Blank Bio

What do they actually do

Blank Bio builds a pretrained RNA model focused first on mRNA. It predicts sequence-level properties (like stability or expression proxies) and produces RNA embeddings that partners can use to narrow candidate designs before running wet‑lab experiments. The company distributes this in a partner-driven way (book-a-demo/consulting) and also publishes model code/research for open use [blank.bio, YC].

In practice, partners share sequences or design goals, Blank Bio runs its model to score and embed candidates, and then returns ranked options or design suggestions to cut down the number of lab assays needed. Partners validate top picks in the lab and may fine‑tune models with Blank Bio for specific tasks [blank.bio, YC].

Who are their target customer(s)

• mRNA therapeutics R&D teams at pharma/biotech: Each new sequence requires many slow, expensive experiments to test stability, expression, and safety; they want to pre‑screen candidates computationally to reduce wet‑lab cycles.
• Translational and clinical teams running biomarker and patient‑stratification programs: They need reliable RNA signals to pick the right patients and monitor response, but current RNA assays/analyses are noisy and hard to scale for smarter, smaller trials.
• CROs and in‑vivo delivery partners: In‑vivo testing and formulation screens are costly and time‑consuming; they want higher‑confidence candidates from computational pre‑screening to reduce failed runs.
• Internal computational-biology or ML teams at drug companies: They often lack validated, pretrained RNA models or reusable embeddings to plug into simulations and analytics, forcing them to rebuild heavy data/ML infrastructure in‑house.
• Academic and translational research labs studying RNA biology: Funding and lab capacity are limited; they need open, easy‑to‑run models to prioritize experiments and test hypotheses without large screening campaigns.

How would they acquire their first 10, 50, and 100 customers

• First 10: Run targeted partner pilots via founder networks and YC intros with pharma/biotech R&D and a few academic labs, plus convert 2–4 open‑source users already trying the repo into pilots. Bundle model predictions with a concrete, short validation plan and a clear deliverable.
• First 50: Turn successful pilots into paid POCs, publish 2–3 case studies/benchmarks to support outbound to similar teams, and use CRO/delivery partners as referral channels. Standardize onboarding, outputs, and fixed‑scope pricing to simplify procurement.
• First 100: Launch a self‑serve API/packaged product for computational teams alongside a sales‑led enterprise offering for pharma; hire a small commercial team for targeted account outreach. Formalize partner programs with CROs/delivery platforms and support with peer‑reviewed benchmarks and public repos/tutorials.
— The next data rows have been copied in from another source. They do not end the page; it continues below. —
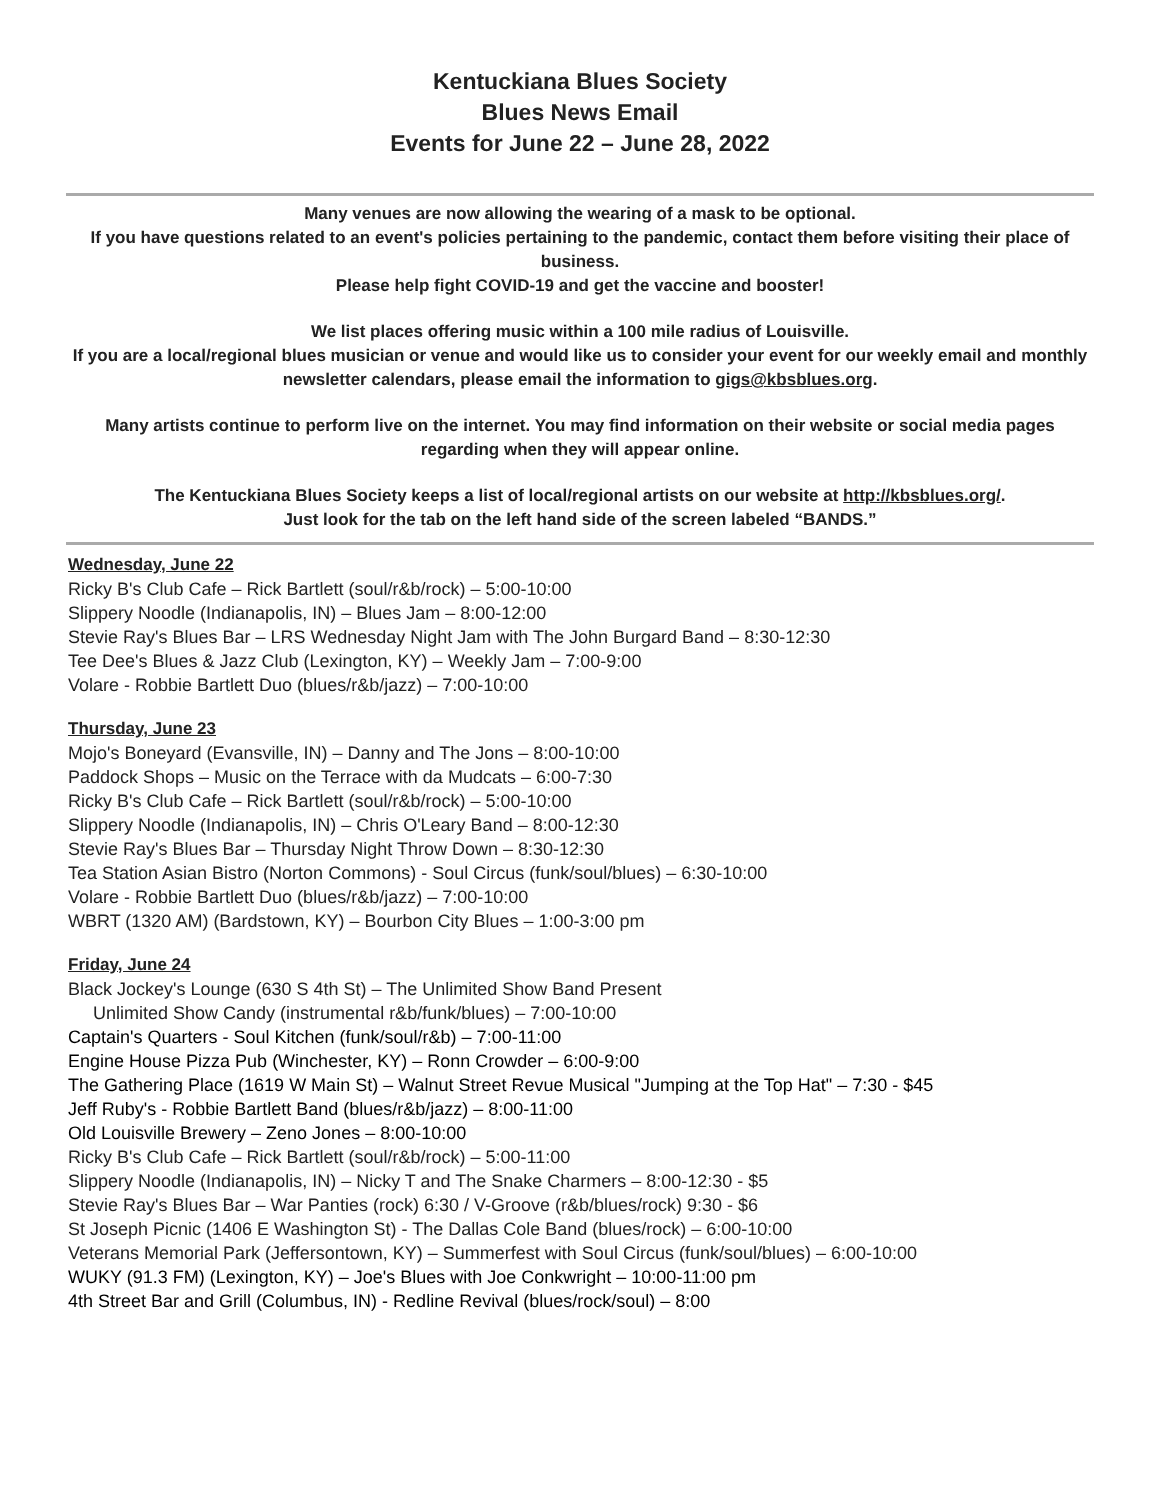Kentuckiana Blues Society
Blues News Email
Events for June 22 – June 28, 2022
Many venues are now allowing the wearing of a mask to be optional.
If you have questions related to an event's policies pertaining to the pandemic, contact them before visiting their place of business.
Please help fight COVID-19 and get the vaccine and booster!
We list places offering music within a 100 mile radius of Louisville.
If you are a local/regional blues musician or venue and would like us to consider your event for our weekly email and monthly newsletter calendars, please email the information to gigs@kbsblues.org.
Many artists continue to perform live on the internet. You may find information on their website or social media pages regarding when they will appear online.
The Kentuckiana Blues Society keeps a list of local/regional artists on our website at http://kbsblues.org/.
Just look for the tab on the left hand side of the screen labeled “BANDS.”
Wednesday, June 22
Ricky B's Club Cafe – Rick Bartlett (soul/r&b/rock) – 5:00-10:00
Slippery Noodle (Indianapolis, IN) – Blues Jam – 8:00-12:00
Stevie Ray's Blues Bar – LRS Wednesday Night Jam with The John Burgard Band – 8:30-12:30
Tee Dee's Blues & Jazz Club (Lexington, KY) – Weekly Jam – 7:00-9:00
Volare - Robbie Bartlett Duo (blues/r&b/jazz) – 7:00-10:00
Thursday, June 23
Mojo's Boneyard (Evansville, IN) – Danny and The Jons – 8:00-10:00
Paddock Shops – Music on the Terrace with da Mudcats – 6:00-7:30
Ricky B's Club Cafe – Rick Bartlett (soul/r&b/rock) – 5:00-10:00
Slippery Noodle (Indianapolis, IN) – Chris O'Leary Band – 8:00-12:30
Stevie Ray's Blues Bar – Thursday Night Throw Down – 8:30-12:30
Tea Station Asian Bistro (Norton Commons) - Soul Circus (funk/soul/blues) – 6:30-10:00
Volare - Robbie Bartlett Duo (blues/r&b/jazz) – 7:00-10:00
WBRT (1320 AM) (Bardstown, KY) – Bourbon City Blues – 1:00-3:00 pm
Friday, June 24
Black Jockey's Lounge (630 S 4th St) – The Unlimited Show Band Present
Unlimited Show Candy (instrumental r&b/funk/blues) – 7:00-10:00
Captain's Quarters - Soul Kitchen (funk/soul/r&b) – 7:00-11:00
Engine House Pizza Pub (Winchester, KY) – Ronn Crowder – 6:00-9:00
The Gathering Place (1619 W Main St) – Walnut Street Revue Musical "Jumping at the Top Hat" – 7:30 - $45
Jeff Ruby's - Robbie Bartlett Band (blues/r&b/jazz) – 8:00-11:00
Old Louisville Brewery – Zeno Jones – 8:00-10:00
Ricky B's Club Cafe – Rick Bartlett (soul/r&b/rock) – 5:00-11:00
Slippery Noodle (Indianapolis, IN) – Nicky T and The Snake Charmers – 8:00-12:30 - $5
Stevie Ray's Blues Bar – War Panties (rock) 6:30 / V-Groove (r&b/blues/rock) 9:30 - $6
St Joseph Picnic (1406 E Washington St) - The Dallas Cole Band (blues/rock) – 6:00-10:00
Veterans Memorial Park (Jeffersontown, KY) – Summerfest with Soul Circus (funk/soul/blues) – 6:00-10:00
WUKY (91.3 FM) (Lexington, KY) – Joe's Blues with Joe Conkwright – 10:00-11:00 pm
4th Street Bar and Grill (Columbus, IN) - Redline Revival (blues/rock/soul) – 8:00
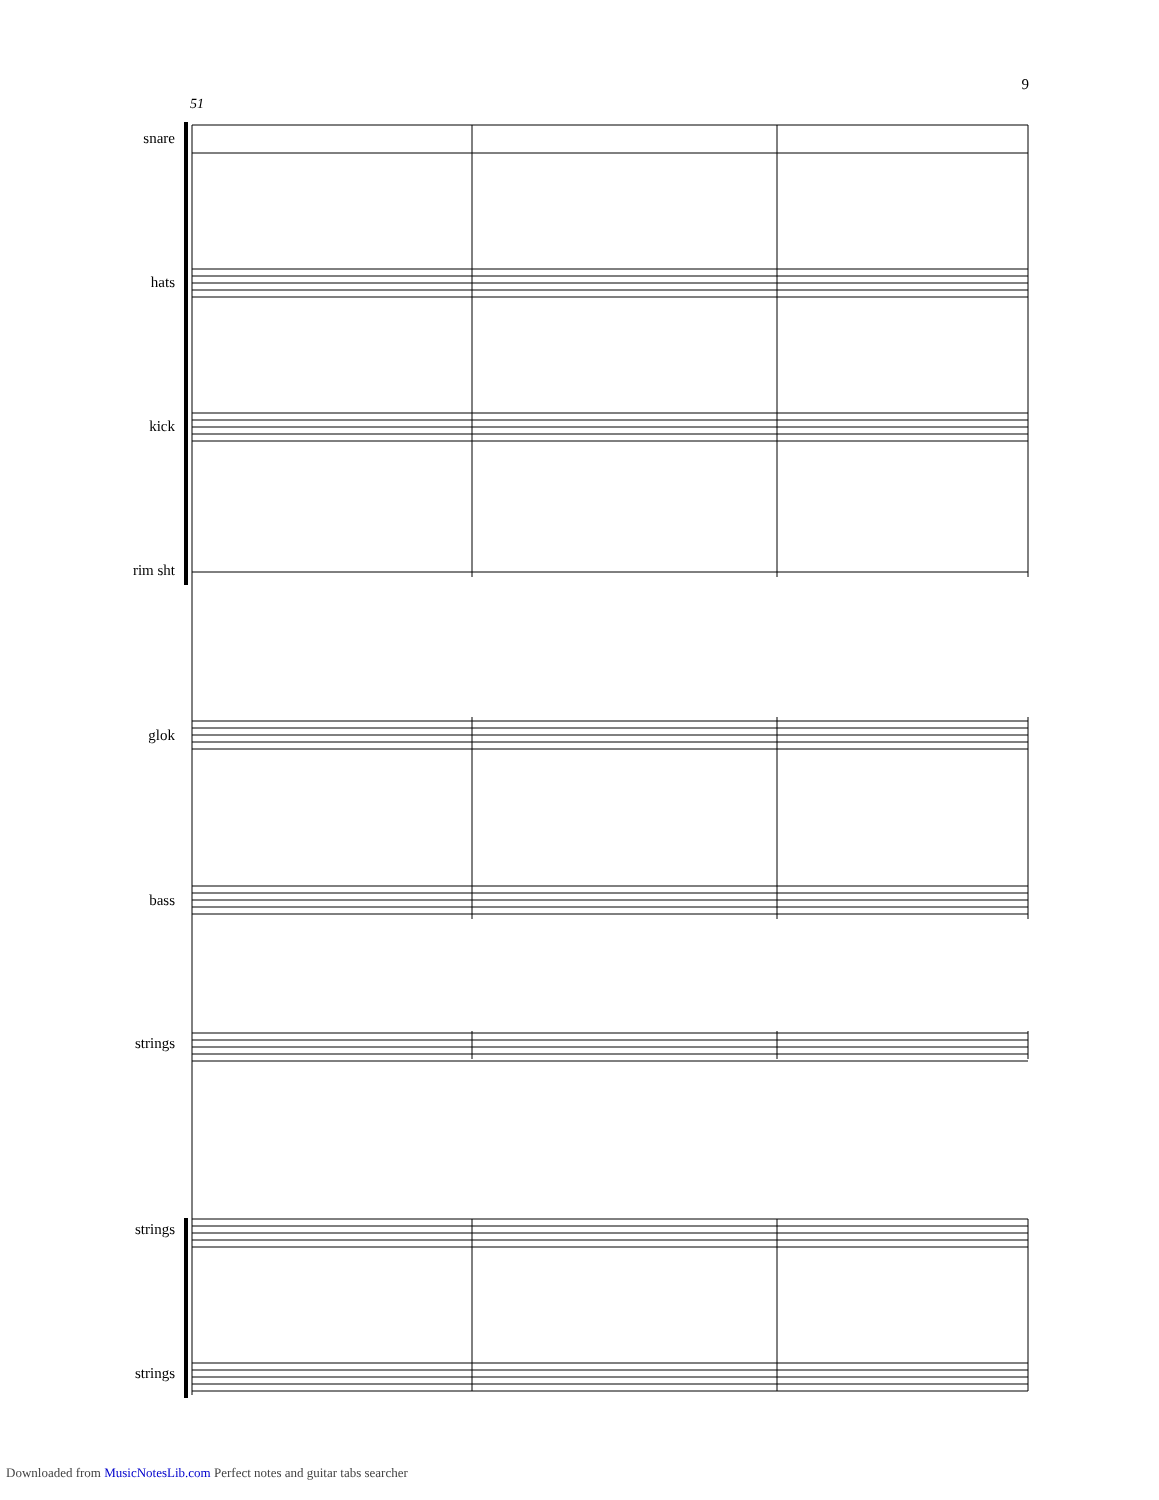9
51
snare
hats
kick
rim sht
glok
bass
strings
strings
strings
Downloaded from MusicNotesLib.com Perfect notes and guitar tabs searcher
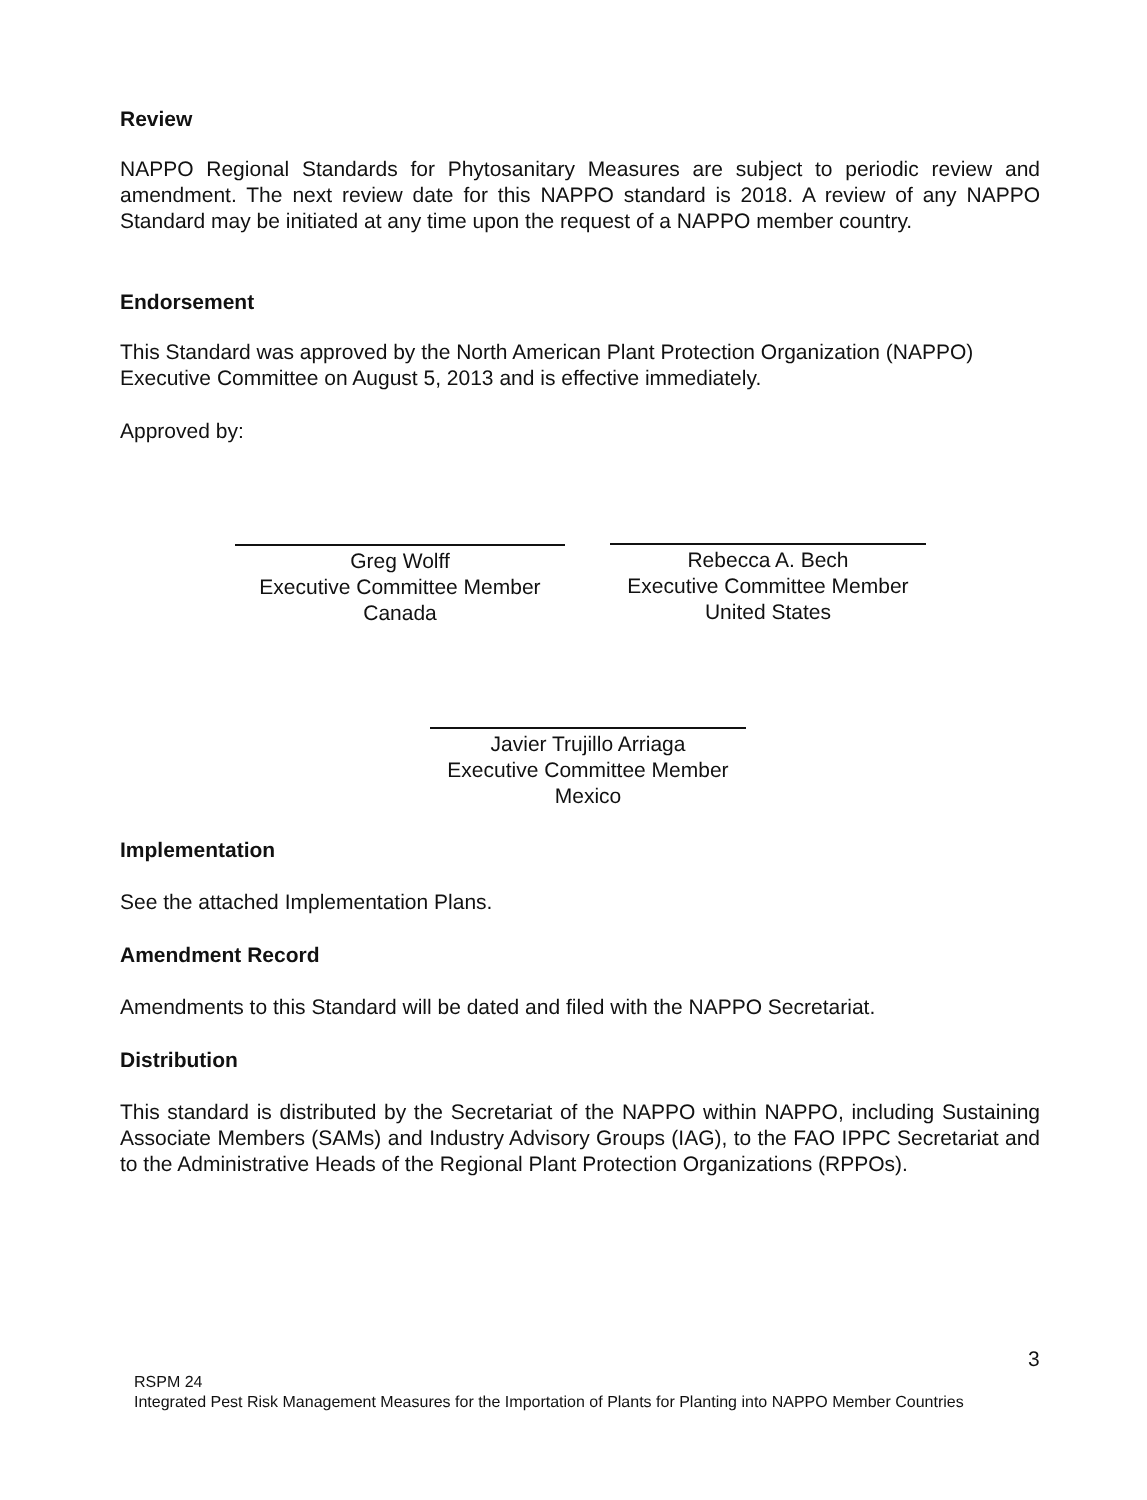Review
NAPPO Regional Standards for Phytosanitary Measures are subject to periodic review and amendment. The next review date for this NAPPO standard is 2018. A review of any NAPPO Standard may be initiated at any time upon the request of a NAPPO member country.
Endorsement
This Standard was approved by the North American Plant Protection Organization (NAPPO) Executive Committee on August 5, 2013 and is effective immediately.
Approved by:
Greg Wolff
Executive Committee Member
Canada
Rebecca A. Bech
Executive Committee Member
United States
Javier Trujillo Arriaga
Executive Committee Member
Mexico
Implementation
See the attached Implementation Plans.
Amendment Record
Amendments to this Standard will be dated and filed with the NAPPO Secretariat.
Distribution
This standard is distributed by the Secretariat of the NAPPO within NAPPO, including Sustaining Associate Members (SAMs) and Industry Advisory Groups (IAG), to the FAO IPPC Secretariat and to the Administrative Heads of the Regional Plant Protection Organizations (RPPOs).
3
RSPM 24
Integrated Pest Risk Management Measures for the Importation of Plants for Planting into NAPPO Member Countries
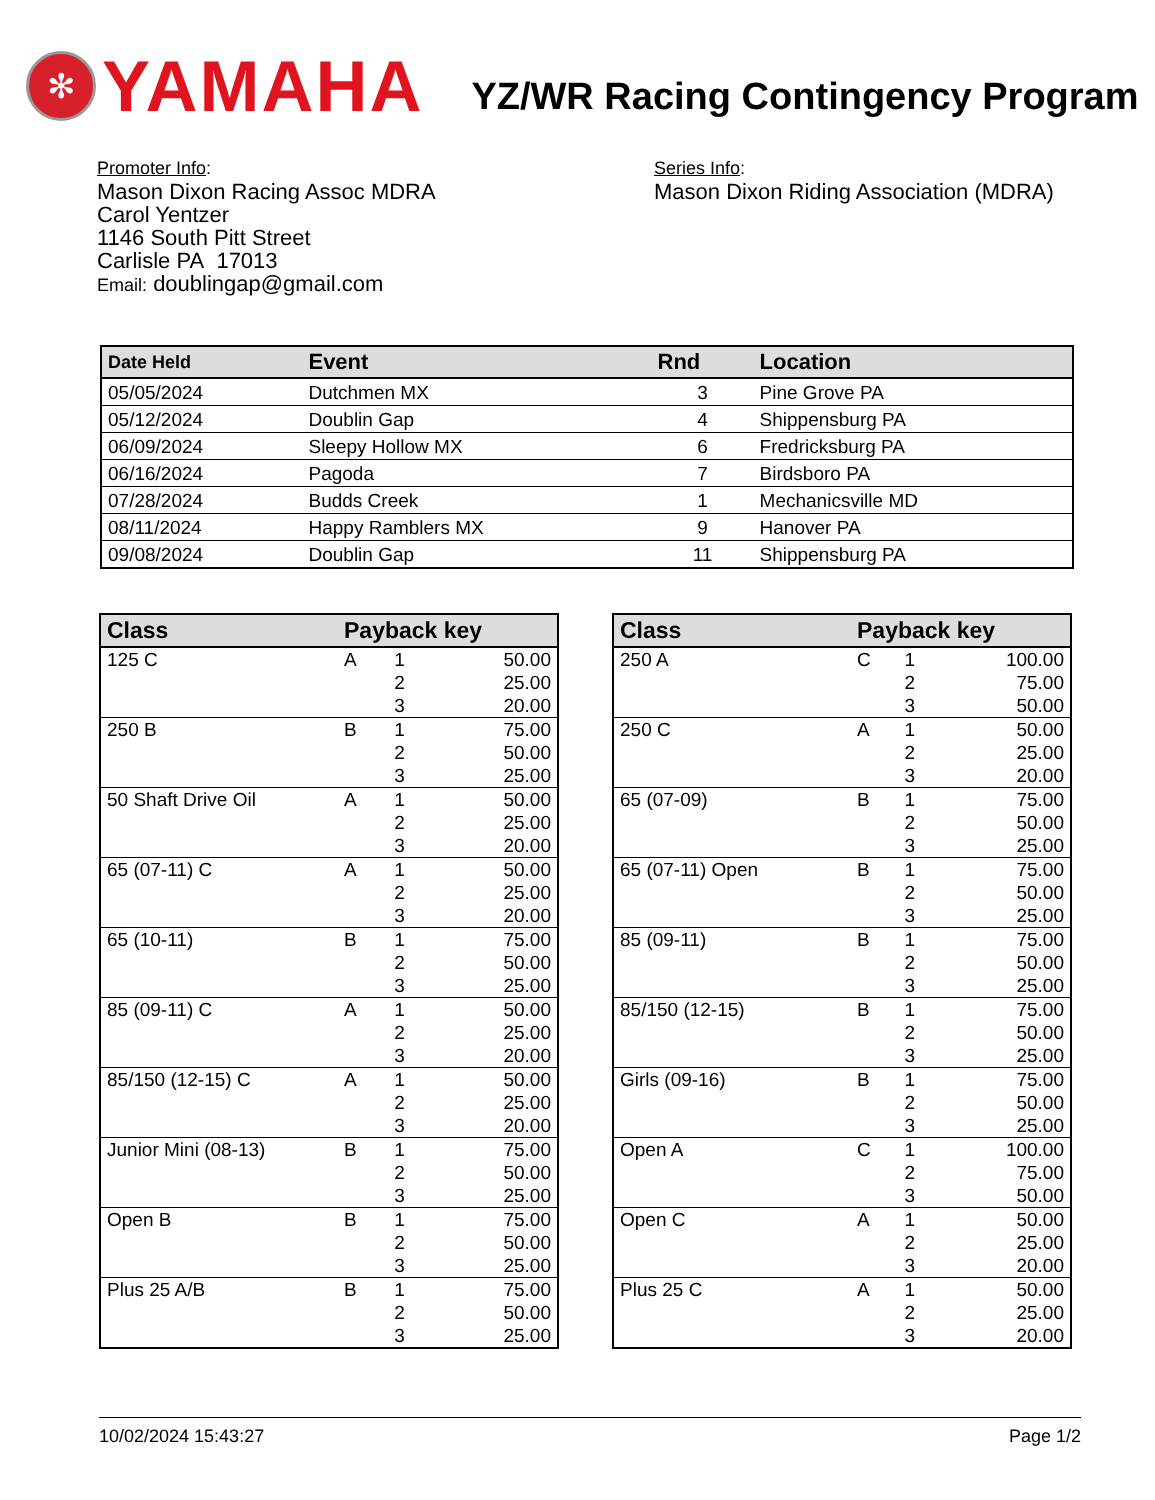✻
YAMAHA
YZ/WR Racing Contingency Program
Promoter Info:
Mason Dixon Racing Assoc MDRA
Carol Yentzer
1146 South Pitt Street
Carlisle PA 17013
Email: doublingap@gmail.com
Series Info:
Mason Dixon Riding Association (MDRA)
| Date Held | Event | Rnd | Location |
| --- | --- | --- | --- |
| 05/05/2024 | Dutchmen MX | 3 | Pine Grove PA |
| 05/12/2024 | Doublin Gap | 4 | Shippensburg PA |
| 06/09/2024 | Sleepy Hollow MX | 6 | Fredricksburg PA |
| 06/16/2024 | Pagoda | 7 | Birdsboro PA |
| 07/28/2024 | Budds Creek | 1 | Mechanicsville MD |
| 08/11/2024 | Happy Ramblers MX | 9 | Hanover PA |
| 09/08/2024 | Doublin Gap | 11 | Shippensburg PA |
| Class | Payback key | | |
| --- | --- | --- | --- |
| 125 C | A | 1 2 3 | 50.00 25.00 20.00 |
| 250 B | B | 1 2 3 | 75.00 50.00 25.00 |
| 50 Shaft Drive Oil | A | 1 2 3 | 50.00 25.00 20.00 |
| 65 (07-11) C | A | 1 2 3 | 50.00 25.00 20.00 |
| 65 (10-11) | B | 1 2 3 | 75.00 50.00 25.00 |
| 85 (09-11) C | A | 1 2 3 | 50.00 25.00 20.00 |
| 85/150 (12-15) C | A | 1 2 3 | 50.00 25.00 20.00 |
| Junior Mini (08-13) | B | 1 2 3 | 75.00 50.00 25.00 |
| Open B | B | 1 2 3 | 75.00 50.00 25.00 |
| Plus 25 A/B | B | 1 2 3 | 75.00 50.00 25.00 |
| Class | Payback key | | |
| --- | --- | --- | --- |
| 250 A | C | 1 2 3 | 100.00 75.00 50.00 |
| 250 C | A | 1 2 3 | 50.00 25.00 20.00 |
| 65 (07-09) | B | 1 2 3 | 75.00 50.00 25.00 |
| 65 (07-11) Open | B | 1 2 3 | 75.00 50.00 25.00 |
| 85 (09-11) | B | 1 2 3 | 75.00 50.00 25.00 |
| 85/150 (12-15) | B | 1 2 3 | 75.00 50.00 25.00 |
| Girls (09-16) | B | 1 2 3 | 75.00 50.00 25.00 |
| Open A | C | 1 2 3 | 100.00 75.00 50.00 |
| Open C | A | 1 2 3 | 50.00 25.00 20.00 |
| Plus 25 C | A | 1 2 3 | 50.00 25.00 20.00 |
10/02/2024 15:43:27 Page 1/2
What is the rough total addressable market

Top-down context:

Core TAM aligns with drug‑discovery informatics/in‑silico software at about USD ~3.65B in 2024 Grand View Research. Adjacent markets relevant to Blank Bio’s roadmap include companion diagnostics (~USD 9.06B, 2024) and preclinical CRO services (~USD 6.19B, 2024), of which only a software/analytics slice is addressable GVR companion diagnostics, GVR preclinical CRO.

Bottom-up calculation:

Core (today): ~USD 3–4B based on drug‑discovery informatics spend. Near‑term expansion: combining software slices of companion diagnostics and preclinical CROs yields a practical ~USD 10–18B after trimming overlap and non‑software revenue GVR drug discovery informatics, GVR companion diagnostics, GVR preclinical CRO.

Assumptions:

• Only a fraction of companion‑diagnostics and preclinical CRO revenue is software/analytics relevant to RNA AI; most spend is tests, consumables, instruments, or services.
• There is budget overlap across informatics, biomarker programs, and CROs; totals are trimmed to avoid double‑counting.
• Adoption depends on validation with partners; near‑term revenue concentrates in high‑value enterprise deals rather than broad self‑serve.

Who are some of their notable competitors

• Deep Genomics: Builds BigRNA and an RNA‑focused AI platform for RNA biology discovery and design, directly overlapping with pretrained RNA models for mRNA design.
• Moderna: Runs an internal mRNA Design Studio and automated research engine, reducing the need for external sequence‑prediction tools for many use cases.
• BioNTech: Operates multiple mRNA platforms and invests in AI/ML for design and multi‑omics R&D, competing for the same partnerships and validation.
• NVIDIA (CodonFM): Released an open RNA foundation model (CodonFM) for codon‑level optimization and mRNA design; teams can adopt it directly instead of a specialist vendor.
• Aganitha.ai: Offers an end‑to‑end in‑silico mRNA design platform and consulting, competing on partner engagements and model‑plus‑service deliveries.